There is a prevailing belief that experiments on animals conducted to test medicines are crucial, while others argue against the use of animals in medical research. Personally, I strongly contend that subjecting animals to medical testing is inhumane.

On one hand, experiments on animals play a significant role in medical and biological advancements. Firstly, such experiments contribute to our understanding of infectious diseases that can transfer between humans and wild species. For example, tests on wild bats in Wuhan, China, revealed the origins of the Covid-19 virus and how it can be transmitted within communities, forming the foundational knowledge that led scientists to develop a vaccine. Additionally, the integration of animal testing into the genetic biological field is undeniable, providing biologists with the foundations to create organisms with improved physical traits. Take Dolly, for instance, the first sheep cloned from an adult somatic cell by researchers at the Roslin Institute. Dolly represents a new breed with a longer life expectancy than its counterparts.

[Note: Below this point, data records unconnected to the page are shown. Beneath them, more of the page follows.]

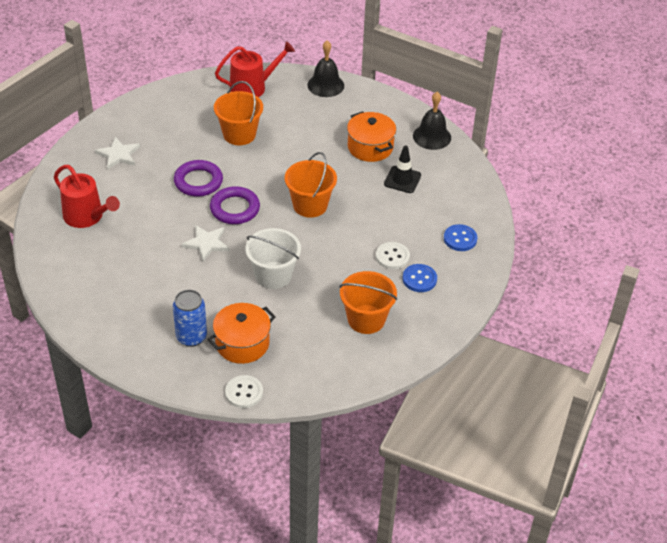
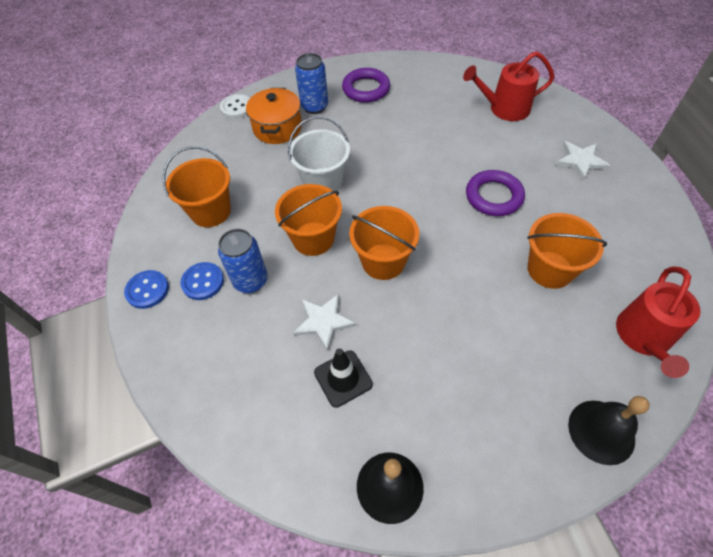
camera: 135 degrees right, 10 degrees up
(206, 243) = (403, 161): white star -> white star (323, 321)
(235, 209) = (431, 202): purple ring -> purple ring (366, 89)
(328, 248) = (313, 238): none -> orange bucket
(370, 147) = (428, 388): orange pot -> none
(392, 257) = (250, 281): white button -> blue can
(460, 239) = (206, 362): blue button -> blue button (147, 290)

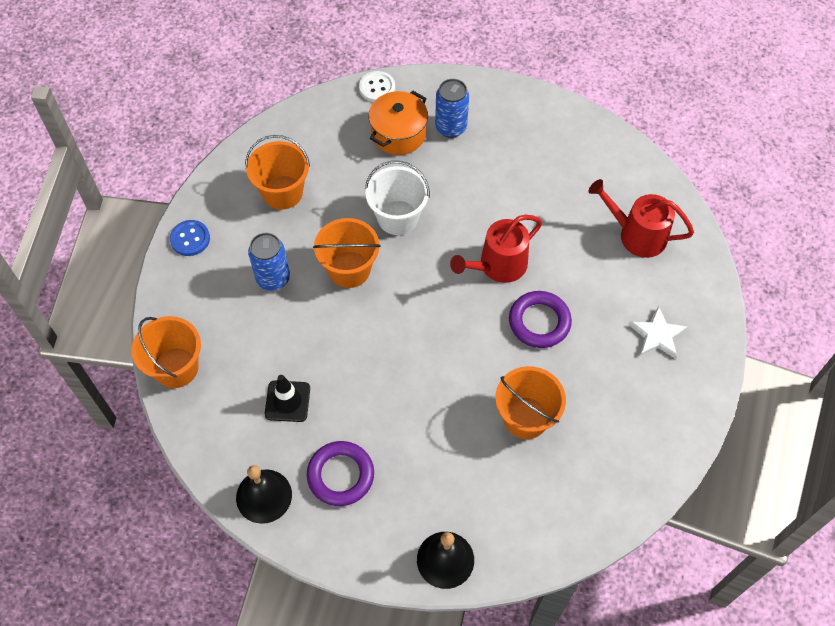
camera: 30 degrees right, 5 degrees up
(203, 282) = (236, 257): blue button -> none
(323, 321) = (305, 348): white star -> none
(366, 89) = (517, 133): purple ring -> purple ring (340, 475)
(383, 261) = (391, 325): orange bucket -> orange bucket (176, 367)
(643, 337) = (549, 519): red watering can -> red watering can (498, 265)

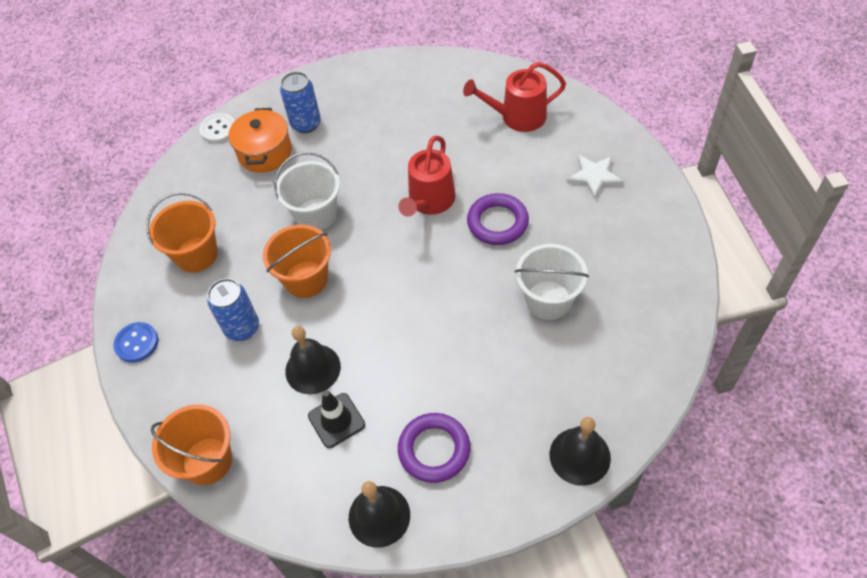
camera: 30 degrees left, 5 degrees down
(300, 348) = (313, 368): none -> black bell
(525, 417) = (548, 300): orange bucket -> white bucket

On the other hand, utilizing animals for medical research raises ethical concerns. With an increase in the number of experiments conducted by scientists on animals, there is a corresponding rise in the animals’ mental and health problems. Animals are more likely to contract diseases when confined in substandard facilities and subjected to extensive testing over an extended period. Moreover, the exploitation of animals for research purposes contributes to a decline in their population. The population of California sea lions, for instance, has sharply declined due to indiscriminate exploitation by hunters, following experiments by scientists who concluded that the sea lion’s brain has potential in treating epilepsy.

In conclusion, while some argue that testing medicines on animals is essential for medical advancements, others find it brutal and unnecessary. Nevertheless, I strongly support the view that creatures shouldn’t be used for medical trials, considering the ethical implications and the potential harm to animal populations.